In exact form, set down only those lines of the material that run from its first line to the line with "20211210-0164076 | No | No |", inclusive.

Input for this task START

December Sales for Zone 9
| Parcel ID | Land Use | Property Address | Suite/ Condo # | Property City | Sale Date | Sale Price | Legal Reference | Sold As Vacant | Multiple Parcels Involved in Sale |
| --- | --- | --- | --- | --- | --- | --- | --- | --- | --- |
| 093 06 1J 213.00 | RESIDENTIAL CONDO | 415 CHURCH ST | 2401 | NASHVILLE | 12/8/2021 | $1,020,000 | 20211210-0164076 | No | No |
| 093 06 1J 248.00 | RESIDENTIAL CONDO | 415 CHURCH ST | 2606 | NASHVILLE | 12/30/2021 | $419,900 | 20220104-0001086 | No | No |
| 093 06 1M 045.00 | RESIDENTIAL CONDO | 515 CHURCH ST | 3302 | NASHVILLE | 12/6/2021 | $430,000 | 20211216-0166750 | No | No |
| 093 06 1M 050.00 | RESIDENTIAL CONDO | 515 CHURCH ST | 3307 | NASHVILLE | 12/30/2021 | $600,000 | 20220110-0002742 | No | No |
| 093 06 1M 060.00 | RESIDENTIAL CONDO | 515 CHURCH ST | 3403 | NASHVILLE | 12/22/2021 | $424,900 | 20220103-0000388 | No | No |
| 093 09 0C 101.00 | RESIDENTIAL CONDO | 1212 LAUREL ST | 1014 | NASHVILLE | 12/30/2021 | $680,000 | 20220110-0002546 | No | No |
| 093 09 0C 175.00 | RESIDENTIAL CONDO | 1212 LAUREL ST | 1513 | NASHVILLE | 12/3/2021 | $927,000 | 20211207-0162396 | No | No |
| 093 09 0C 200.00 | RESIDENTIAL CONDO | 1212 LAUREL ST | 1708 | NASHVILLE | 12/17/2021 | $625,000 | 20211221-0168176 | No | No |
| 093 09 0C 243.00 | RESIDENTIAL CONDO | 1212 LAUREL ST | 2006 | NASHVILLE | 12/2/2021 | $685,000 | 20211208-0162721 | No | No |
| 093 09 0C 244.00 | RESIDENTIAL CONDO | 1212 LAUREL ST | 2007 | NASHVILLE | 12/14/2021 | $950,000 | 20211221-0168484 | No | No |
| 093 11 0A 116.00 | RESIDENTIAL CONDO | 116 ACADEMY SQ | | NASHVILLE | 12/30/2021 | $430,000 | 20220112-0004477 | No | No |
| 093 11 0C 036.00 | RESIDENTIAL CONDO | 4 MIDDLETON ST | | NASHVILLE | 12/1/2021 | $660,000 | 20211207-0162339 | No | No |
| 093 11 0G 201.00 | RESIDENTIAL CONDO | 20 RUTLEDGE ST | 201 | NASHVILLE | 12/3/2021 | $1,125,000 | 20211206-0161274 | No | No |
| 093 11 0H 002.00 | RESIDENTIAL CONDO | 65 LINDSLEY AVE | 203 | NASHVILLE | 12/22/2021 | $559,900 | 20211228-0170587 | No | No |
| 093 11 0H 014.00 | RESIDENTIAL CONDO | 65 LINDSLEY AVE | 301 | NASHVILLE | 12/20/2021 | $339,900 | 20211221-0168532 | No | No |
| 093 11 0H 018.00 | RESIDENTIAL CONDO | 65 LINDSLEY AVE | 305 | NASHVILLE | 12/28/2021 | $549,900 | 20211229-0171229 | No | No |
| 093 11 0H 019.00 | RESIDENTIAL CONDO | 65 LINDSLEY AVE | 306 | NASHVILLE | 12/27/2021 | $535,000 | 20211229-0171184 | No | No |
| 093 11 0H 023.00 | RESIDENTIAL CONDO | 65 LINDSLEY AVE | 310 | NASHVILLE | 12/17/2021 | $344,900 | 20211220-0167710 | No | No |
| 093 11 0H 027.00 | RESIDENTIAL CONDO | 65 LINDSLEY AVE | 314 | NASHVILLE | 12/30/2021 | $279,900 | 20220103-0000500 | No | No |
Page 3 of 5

Input for this task END

Answer to the problem
December Sales for Zone 9
| Parcel ID | Land Use | Property Address | Suite/ Condo # | Property City | Sale Date | Sale Price | Legal Reference | Sold As Vacant | Multiple Parcels Involved in Sale |
| --- | --- | --- | --- | --- | --- | --- | --- | --- | --- |
| 093 06 1J 213.00 | RESIDENTIAL CONDO | 415 CHURCH ST | 2401 | NASHVILLE | 12/8/2021 | $1,020,000 | 20211210-0164076 | No | No |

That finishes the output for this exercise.